From the records below, print exactly the lines starting at the one containing "left wrist: (375, 131, -24)" and ending at the one containing "right knee: (367, 178, -17)", ends included, and nothing else.
>>
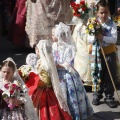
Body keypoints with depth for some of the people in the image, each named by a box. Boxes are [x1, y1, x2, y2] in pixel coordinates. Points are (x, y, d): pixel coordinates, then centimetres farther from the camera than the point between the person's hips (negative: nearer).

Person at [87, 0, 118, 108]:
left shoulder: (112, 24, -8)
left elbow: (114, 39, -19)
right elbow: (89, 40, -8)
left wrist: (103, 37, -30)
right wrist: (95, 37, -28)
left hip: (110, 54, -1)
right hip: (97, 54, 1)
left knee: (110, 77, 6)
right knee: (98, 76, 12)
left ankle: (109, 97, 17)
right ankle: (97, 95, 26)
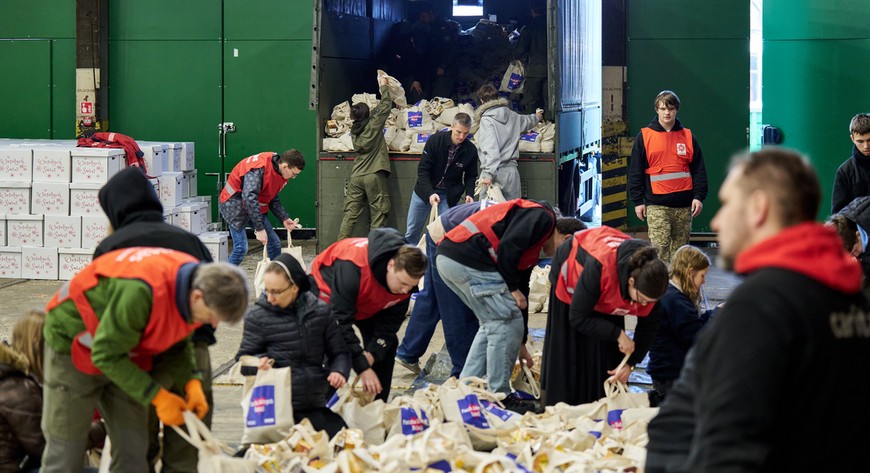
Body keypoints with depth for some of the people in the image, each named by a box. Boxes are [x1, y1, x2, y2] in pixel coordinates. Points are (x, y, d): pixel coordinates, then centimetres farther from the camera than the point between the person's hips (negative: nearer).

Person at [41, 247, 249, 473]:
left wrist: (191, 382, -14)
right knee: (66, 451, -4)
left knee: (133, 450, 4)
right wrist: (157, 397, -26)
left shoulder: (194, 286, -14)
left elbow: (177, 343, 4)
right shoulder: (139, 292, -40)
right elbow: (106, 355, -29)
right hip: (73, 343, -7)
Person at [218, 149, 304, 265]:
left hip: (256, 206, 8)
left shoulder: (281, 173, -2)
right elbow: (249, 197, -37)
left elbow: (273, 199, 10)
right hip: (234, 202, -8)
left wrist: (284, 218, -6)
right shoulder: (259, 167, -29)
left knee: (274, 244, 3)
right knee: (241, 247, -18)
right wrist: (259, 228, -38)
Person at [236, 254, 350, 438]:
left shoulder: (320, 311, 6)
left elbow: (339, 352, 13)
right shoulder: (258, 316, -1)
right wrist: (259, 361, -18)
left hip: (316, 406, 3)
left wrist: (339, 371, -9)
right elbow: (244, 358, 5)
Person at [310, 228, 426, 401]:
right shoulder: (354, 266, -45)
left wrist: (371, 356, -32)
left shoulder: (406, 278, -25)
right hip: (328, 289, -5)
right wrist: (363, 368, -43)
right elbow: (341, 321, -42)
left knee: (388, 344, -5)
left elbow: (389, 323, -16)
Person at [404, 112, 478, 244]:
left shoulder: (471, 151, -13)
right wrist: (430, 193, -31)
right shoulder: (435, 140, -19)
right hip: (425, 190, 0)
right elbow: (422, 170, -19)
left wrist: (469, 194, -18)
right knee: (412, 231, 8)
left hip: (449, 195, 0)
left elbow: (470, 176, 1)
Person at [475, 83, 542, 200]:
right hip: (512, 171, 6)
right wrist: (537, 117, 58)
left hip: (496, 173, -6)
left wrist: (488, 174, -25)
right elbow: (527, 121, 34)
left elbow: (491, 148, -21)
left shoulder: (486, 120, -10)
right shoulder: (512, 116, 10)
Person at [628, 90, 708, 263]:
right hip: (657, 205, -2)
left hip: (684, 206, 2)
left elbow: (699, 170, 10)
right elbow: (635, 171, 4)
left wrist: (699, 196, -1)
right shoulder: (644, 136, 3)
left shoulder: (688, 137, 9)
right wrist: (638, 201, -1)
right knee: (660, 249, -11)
<<
>>
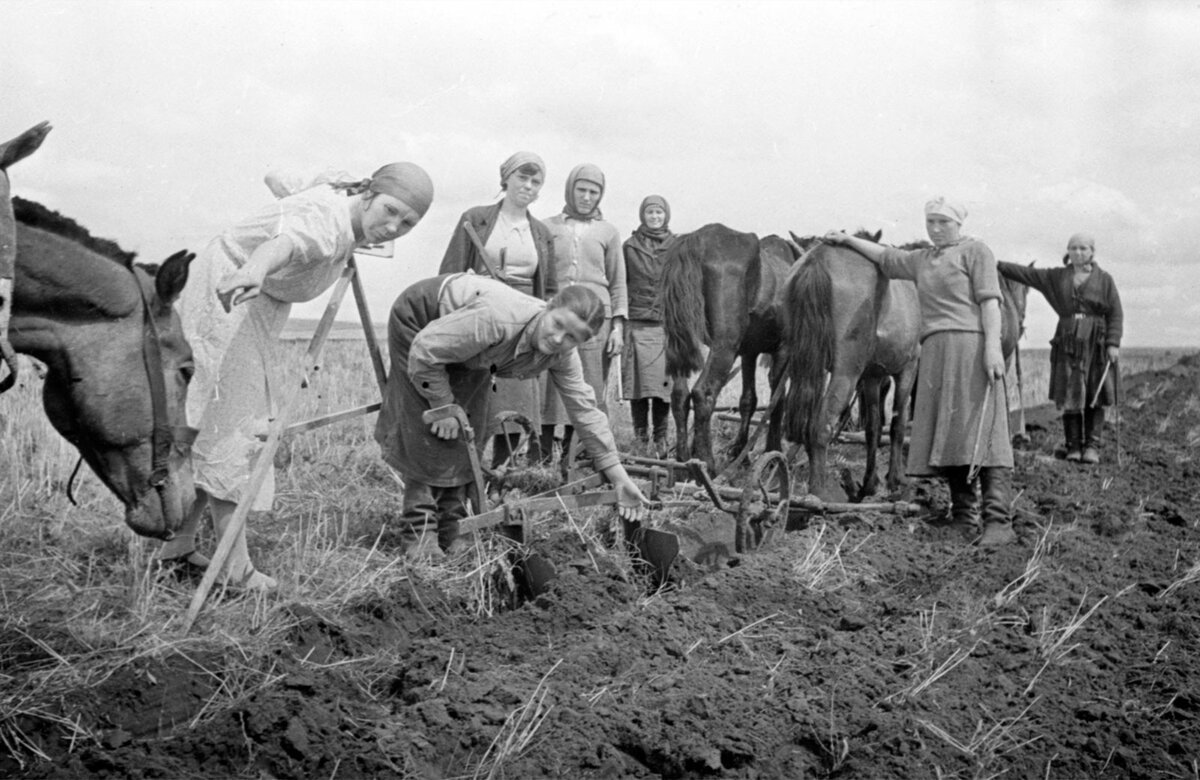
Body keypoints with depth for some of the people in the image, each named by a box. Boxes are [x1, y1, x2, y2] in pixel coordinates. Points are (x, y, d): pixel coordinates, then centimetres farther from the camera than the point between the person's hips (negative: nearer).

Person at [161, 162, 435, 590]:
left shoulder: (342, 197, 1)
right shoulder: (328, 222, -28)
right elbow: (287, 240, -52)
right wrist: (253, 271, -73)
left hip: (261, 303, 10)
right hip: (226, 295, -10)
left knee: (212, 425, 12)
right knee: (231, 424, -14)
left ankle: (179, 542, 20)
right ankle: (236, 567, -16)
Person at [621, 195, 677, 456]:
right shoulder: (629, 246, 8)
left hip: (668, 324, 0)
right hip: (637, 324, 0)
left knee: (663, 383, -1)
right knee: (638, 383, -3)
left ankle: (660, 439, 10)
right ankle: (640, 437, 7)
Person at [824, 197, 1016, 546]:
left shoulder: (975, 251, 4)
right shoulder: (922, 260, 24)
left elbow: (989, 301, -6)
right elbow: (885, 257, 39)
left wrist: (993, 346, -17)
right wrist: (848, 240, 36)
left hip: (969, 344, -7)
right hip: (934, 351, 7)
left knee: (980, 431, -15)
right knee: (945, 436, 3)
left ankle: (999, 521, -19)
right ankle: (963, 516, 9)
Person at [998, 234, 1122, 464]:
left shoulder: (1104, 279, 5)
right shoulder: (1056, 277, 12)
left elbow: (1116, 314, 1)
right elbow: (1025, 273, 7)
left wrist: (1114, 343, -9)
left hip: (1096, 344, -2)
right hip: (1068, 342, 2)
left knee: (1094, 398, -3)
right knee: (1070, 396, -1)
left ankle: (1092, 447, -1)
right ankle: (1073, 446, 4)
<<
>>
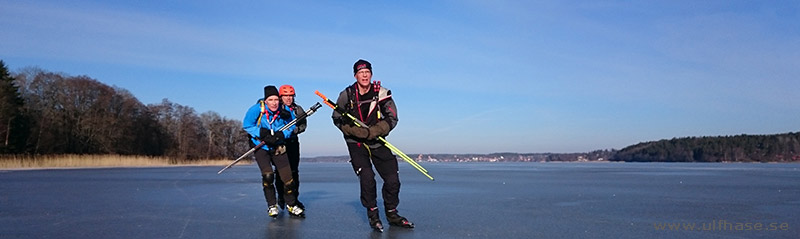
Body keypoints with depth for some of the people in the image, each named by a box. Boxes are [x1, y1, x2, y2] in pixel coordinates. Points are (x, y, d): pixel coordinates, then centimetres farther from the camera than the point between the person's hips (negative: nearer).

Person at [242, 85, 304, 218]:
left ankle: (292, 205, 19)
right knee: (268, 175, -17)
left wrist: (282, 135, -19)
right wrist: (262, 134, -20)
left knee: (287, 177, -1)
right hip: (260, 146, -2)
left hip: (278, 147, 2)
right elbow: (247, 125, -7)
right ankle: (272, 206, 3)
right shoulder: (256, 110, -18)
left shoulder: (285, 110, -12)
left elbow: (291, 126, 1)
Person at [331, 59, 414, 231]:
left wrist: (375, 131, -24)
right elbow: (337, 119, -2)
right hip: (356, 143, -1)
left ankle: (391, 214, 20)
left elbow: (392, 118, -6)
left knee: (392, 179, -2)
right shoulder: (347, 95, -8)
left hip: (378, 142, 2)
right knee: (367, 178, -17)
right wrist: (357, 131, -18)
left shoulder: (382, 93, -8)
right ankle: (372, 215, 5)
<<
# Task output:
left wrist: (375, 131, -24)
right elbow: (337, 119, -2)
right hip: (356, 143, -1)
left ankle: (391, 214, 20)
left elbow: (392, 118, -6)
left knee: (392, 179, -2)
right shoulder: (347, 95, -8)
left hip: (378, 142, 2)
right knee: (367, 178, -17)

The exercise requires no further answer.